Scenario PlanningBioR · Health Security

OSPA Academy

Scenario planning, in plain language

A no-jargon guide to the Oxford Scenario Planning Approach (OSPA) — the method this whole platform is built on. No experience needed. Read top to bottom.

1The one idea everything rests on

OSPA is not about predicting the future. Nobody can do that. It's about changing how you see the present so you make wiser decisions today.

Instead of guessing the one thing that will happen, you imagine a few believable futures, and check: "would our plan still work in each one?" The goal isn't to be rightabout the future — it's to be ready whatever it does.

2The picture: a coat in different weather

Think of a plan as a raincoat. It looks fine on the hook — but you only find where it leaks when you stand outside in a storm. And you don't know which storm is coming.

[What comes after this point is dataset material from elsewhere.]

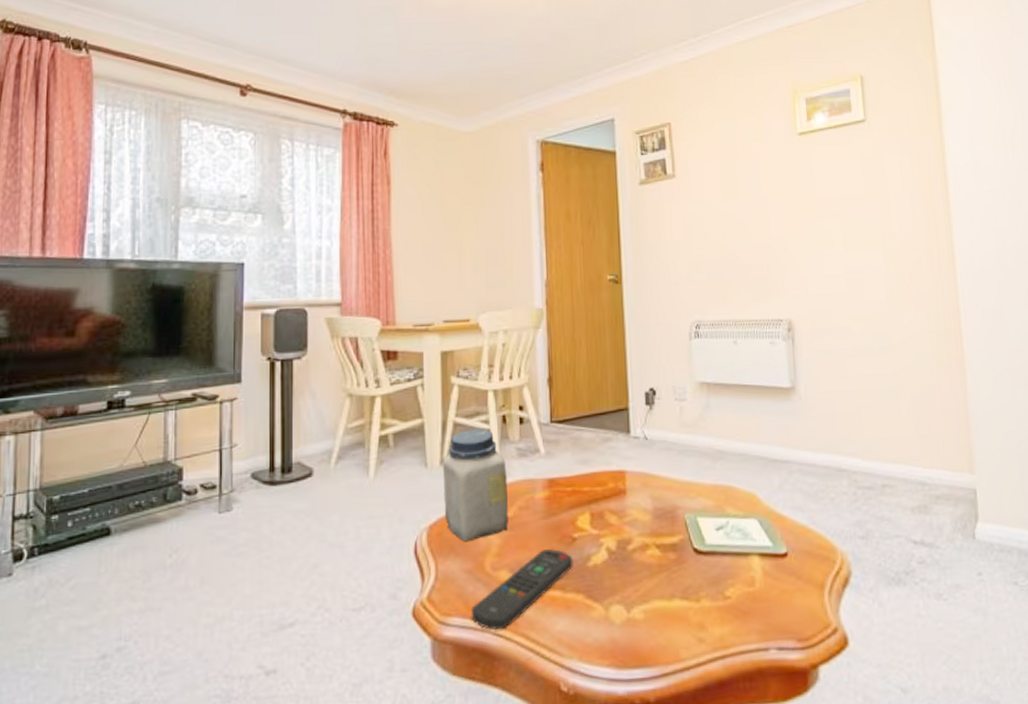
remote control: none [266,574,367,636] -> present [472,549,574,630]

So instead of betting on one, you test the coat against several storms and patch every leak now, while it's still dry:

Each scenario

a different storm to test the coat against

The plan

the coat you're testing

Where it tears

a leak you can fix before it's real

On this platform, the scenarios (Disease X, avian flu, supply-chain collapse) are the storms, and the Assumptions Register is the list of seams where the coat can leak.

3Readiness vs preparedness

Preparedness

Getting ready for a storm you've seen before — you have a playbook that works because the past is a guide.

Readiness

Being able to cope with a storm that is brand new — where old playbooks can actually mislead you.

A system can be great at preparedness and still be caught out by something it has never seen. OSPA builds readiness — that's the harder, more valuable thing.

4When to use it — the TUNA check

OSPA is worth the effort only when the future is genuinely hard to predict. TUNA is a 4-point checklist for that:

T — Turbulent

things change fast and knock into each other

U — Uncertain

you can't put honest odds on what happens

N — Novel

never happened before, so experience misleads

A — Ambiguous

the same fact means different things to different people

Rule: low TUNA → just forecast it. High TUNA → use OSPA."How many cups will I sell Tuesday?" is a forecast. "Should I sign a 10-year lease?" is OSPA.

5The method — walked through with a coffee shop

Meet Maha, who wants her coffee shop thriving in 10 years. Here are the four phases, using her the whole way.

A

Frame — get the question right

Who decides (Maha), what real decision (sign a 10-year lease or not), how far out (10 years). One sentence: “Help Maha decide on the lease by exploring how her neighbourhood could change to 2035.”

B

Explore — gather the forces you can't control

Scan the wider world and talk to people who see it differently. Two big forces surface: where people work (office vs home → foot traffic) and coffee supply & climate (→ her costs).

C

Build — make a few believable futures

Cross the two forces into four worlds: Boom Town, Pricey Buzz, Ghost High Street, Perfect Storm. Each gets a name and a short story so it feels real. Test: plausible, challenging, relevant, clearly different — never ranked by odds.

D

Use — fly the plan through each world

Run “sign the 10-year lease” through all four. It's fine in Boom Town, a disaster in Ghost High Street. The insight: a 10-year commitment is fragile to the area emptying out. So Maha invents a better option — a shorter lease plus a delivery side. That new, sturdier option is the real prize.

6How this maps to the platform

7Beginner mistakes to skip

  • Sliding into prediction — ranking scenarios by "most likely". It kills the point.
  • Best-case / worst-case / middle — that's a forecast in disguise, not real scenarios.
  • Only using forces you already worry about — the useful ones are outside your control.
  • Making scenarios and stopping — if you never test your plan against them, it was just art.
  • Scenarios that are all comfortable — if none of them worries you, they're too weak.

8Your climb from aware to expert

  1. Practitioner: run the full 4-phase loop on one real question of your own. Repetition is everything.
  2. Facilitator: learn to run it for a group — the skill is asking good questions, not having answers.
  3. Expert: learn the build methods beyond the 2×2, and study the source book.

The definitive text: Strategic Reframing: The Oxford Scenario Planning Approach, Rafael Ramírez & Angela Wilkinson (Oxford University Press, 2016) — from the Oxford Scenarios Programme.